◆ WHAT IS REQUIRED
Starting with the line that contains "pose: elev=263.0 azim=8.4" and ending with the last line of the records, echo every line back word for word. Leave the pictures out of your answer.
⁂
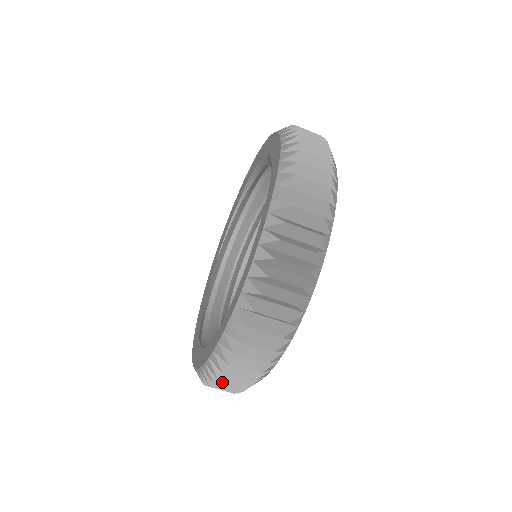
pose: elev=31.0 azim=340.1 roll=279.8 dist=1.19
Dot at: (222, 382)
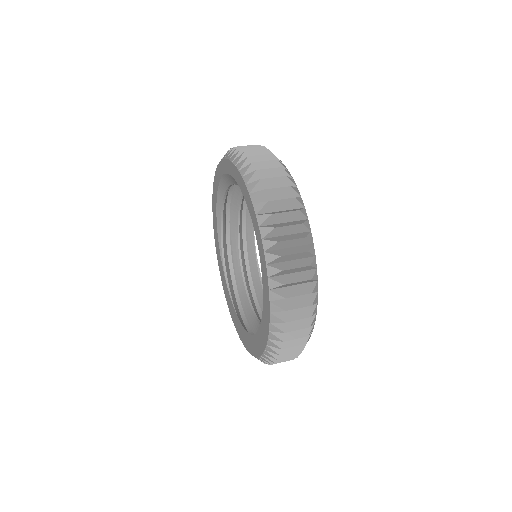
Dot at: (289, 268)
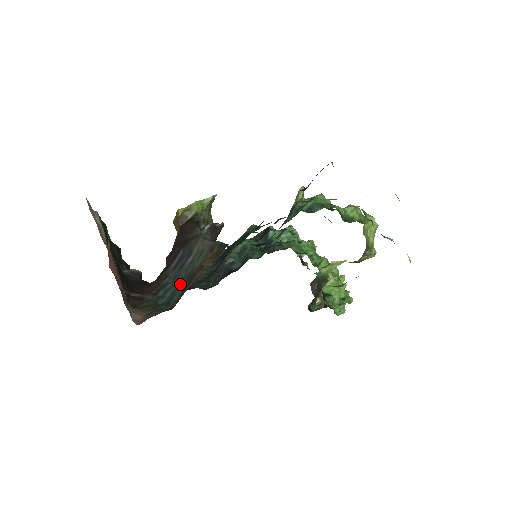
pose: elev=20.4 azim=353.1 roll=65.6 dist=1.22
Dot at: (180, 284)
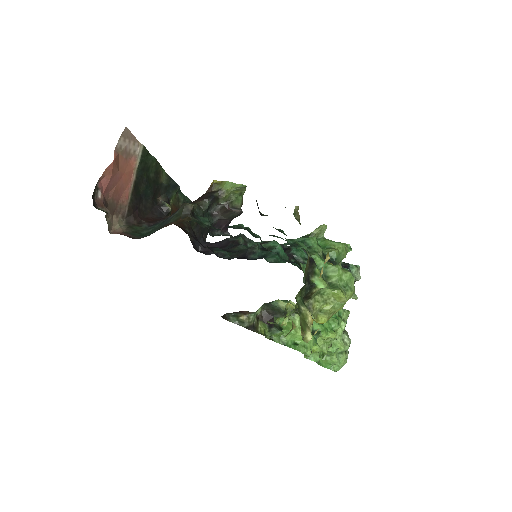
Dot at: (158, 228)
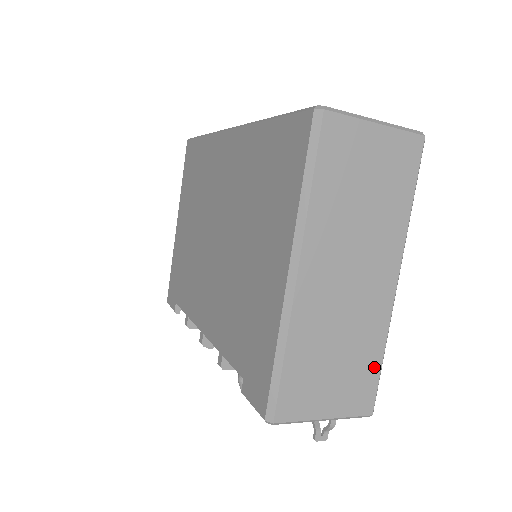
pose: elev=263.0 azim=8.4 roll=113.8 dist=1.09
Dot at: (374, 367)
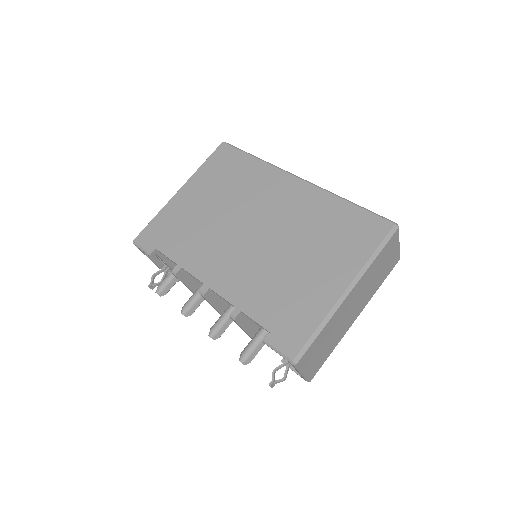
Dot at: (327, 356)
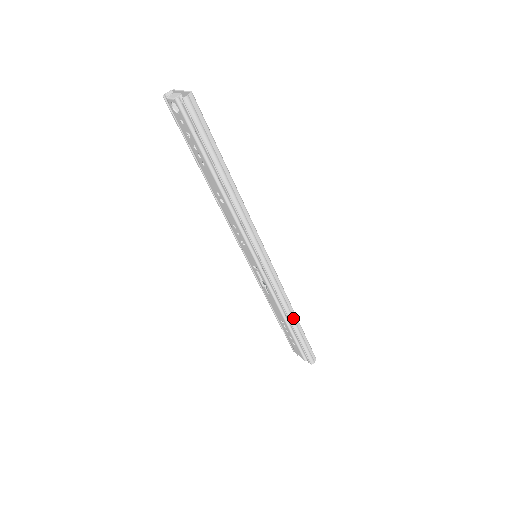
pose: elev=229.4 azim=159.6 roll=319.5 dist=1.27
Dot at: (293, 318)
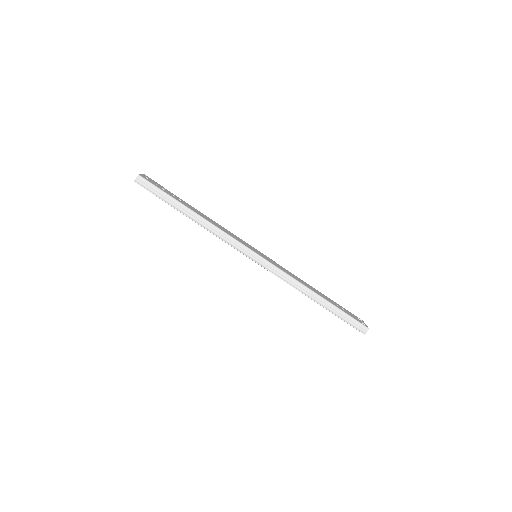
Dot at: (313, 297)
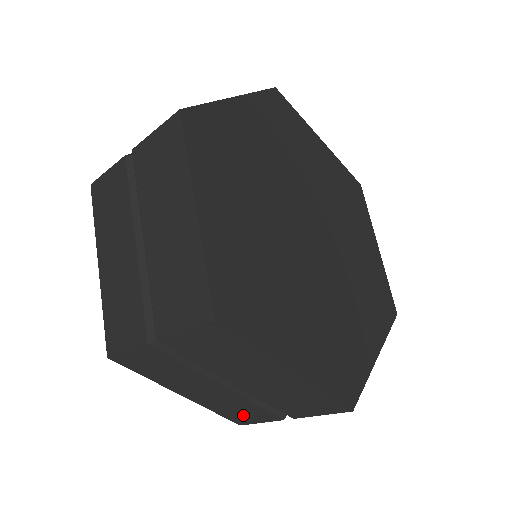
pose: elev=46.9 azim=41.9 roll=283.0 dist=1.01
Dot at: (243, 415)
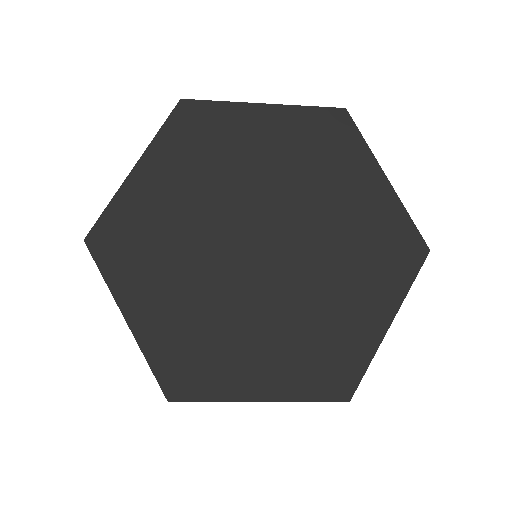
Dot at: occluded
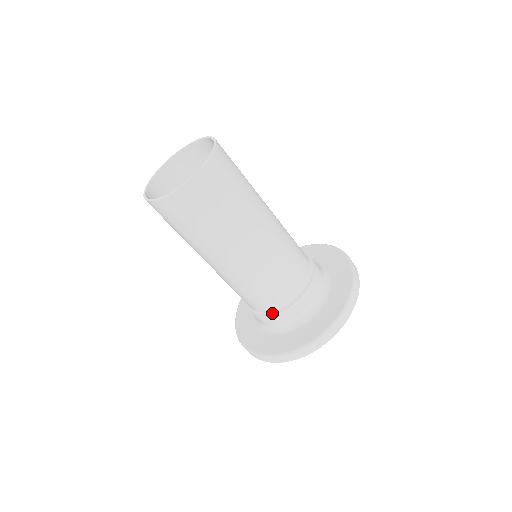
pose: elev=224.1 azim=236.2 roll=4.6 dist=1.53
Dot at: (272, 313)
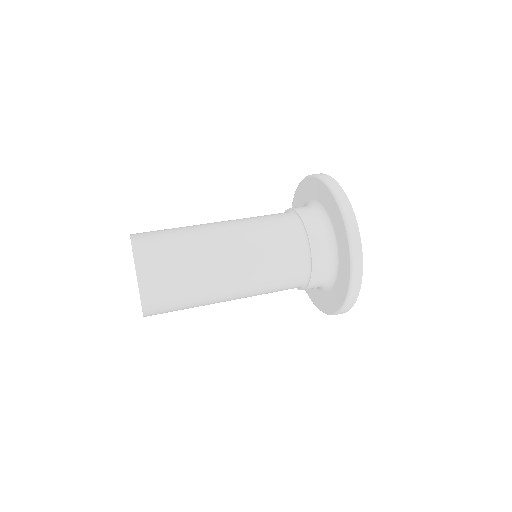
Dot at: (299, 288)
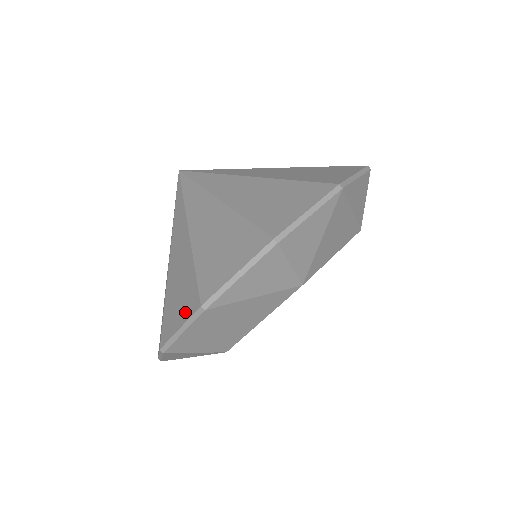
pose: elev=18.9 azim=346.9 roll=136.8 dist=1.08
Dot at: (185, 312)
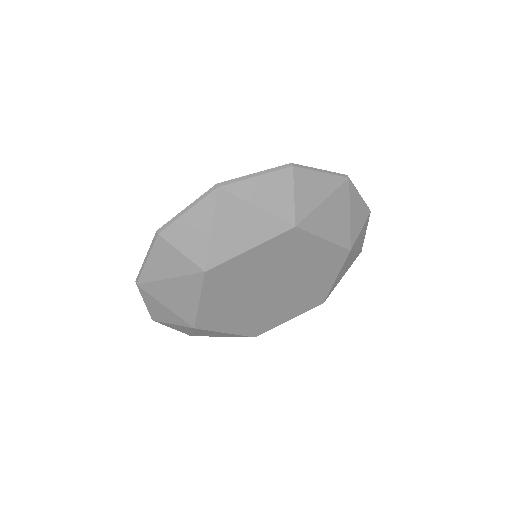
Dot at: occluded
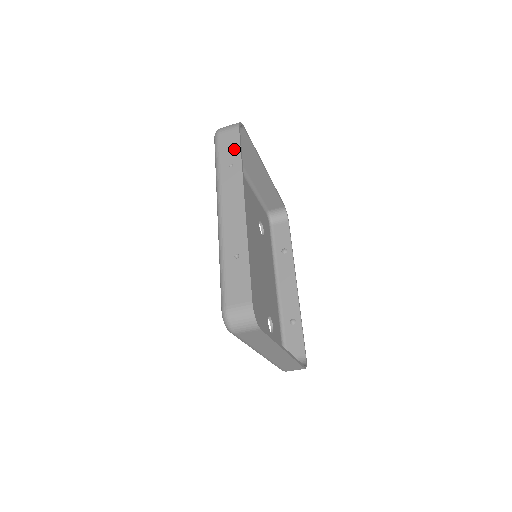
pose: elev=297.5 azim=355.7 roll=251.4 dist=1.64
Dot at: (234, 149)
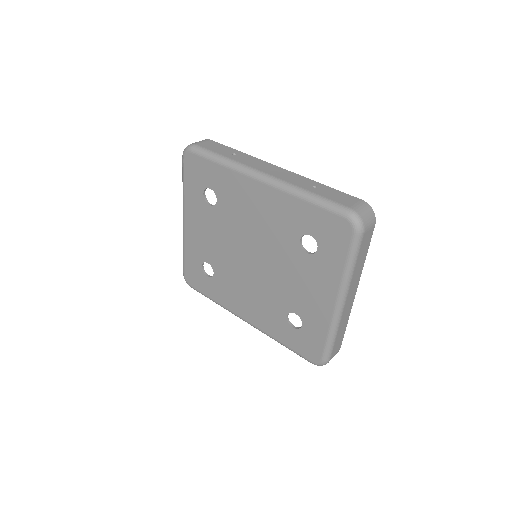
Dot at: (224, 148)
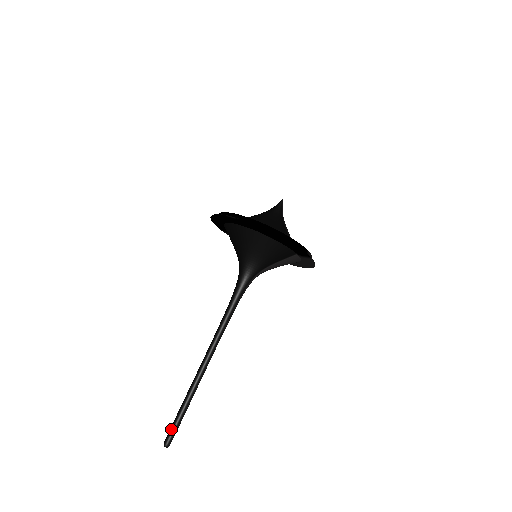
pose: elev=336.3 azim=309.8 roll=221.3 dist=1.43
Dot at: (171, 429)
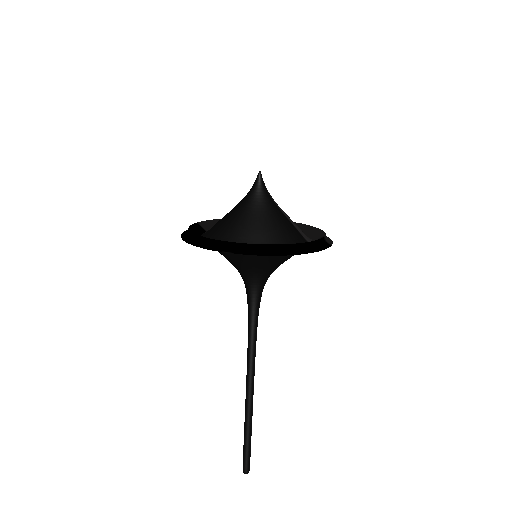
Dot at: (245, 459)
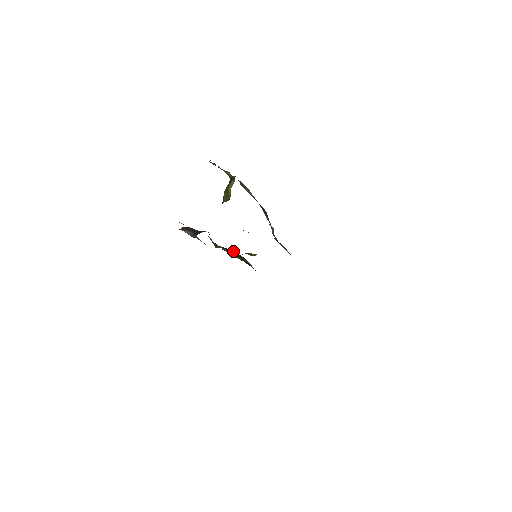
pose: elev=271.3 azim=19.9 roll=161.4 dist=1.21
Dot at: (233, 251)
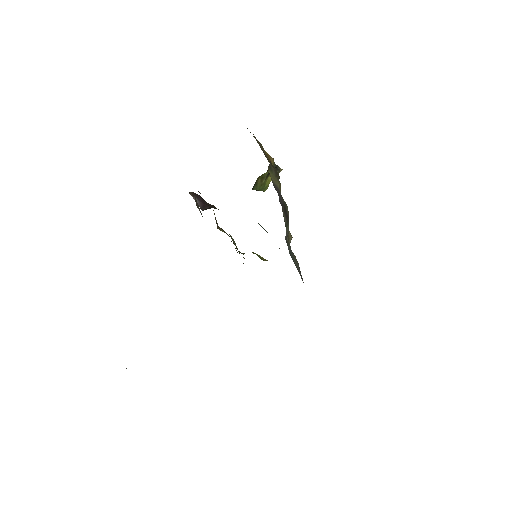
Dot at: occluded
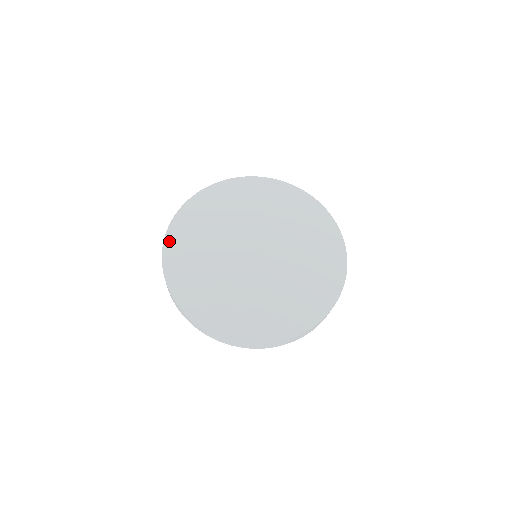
⁂
◆ SOLVED PROBLEM
pose: elev=263.0 azim=8.4 roll=113.8 dist=1.09
Dot at: (374, 367)
Dot at: (327, 356)
pose: elev=229.4 azim=159.6 roll=319.5 dist=1.27
Dot at: (293, 318)
Dot at: (313, 297)
pose: elev=46.9 azim=41.9 roll=283.0 dist=1.01
Dot at: (243, 415)
Dot at: occluded
pose: elev=224.1 azim=236.2 roll=4.6 dist=1.53
Dot at: (272, 313)
Dot at: (299, 288)
pose: elev=18.9 azim=346.9 roll=136.8 dist=1.08
Dot at: (185, 312)
Dot at: occluded
pose: elev=297.5 azim=355.7 roll=251.4 dist=1.64
Dot at: (234, 149)
Dot at: (224, 148)
pose: elev=336.3 azim=309.8 roll=221.3 dist=1.43
Dot at: (171, 429)
Dot at: (245, 459)
pose: elev=271.3 azim=19.9 roll=161.4 dist=1.21
Dot at: (233, 251)
Dot at: occluded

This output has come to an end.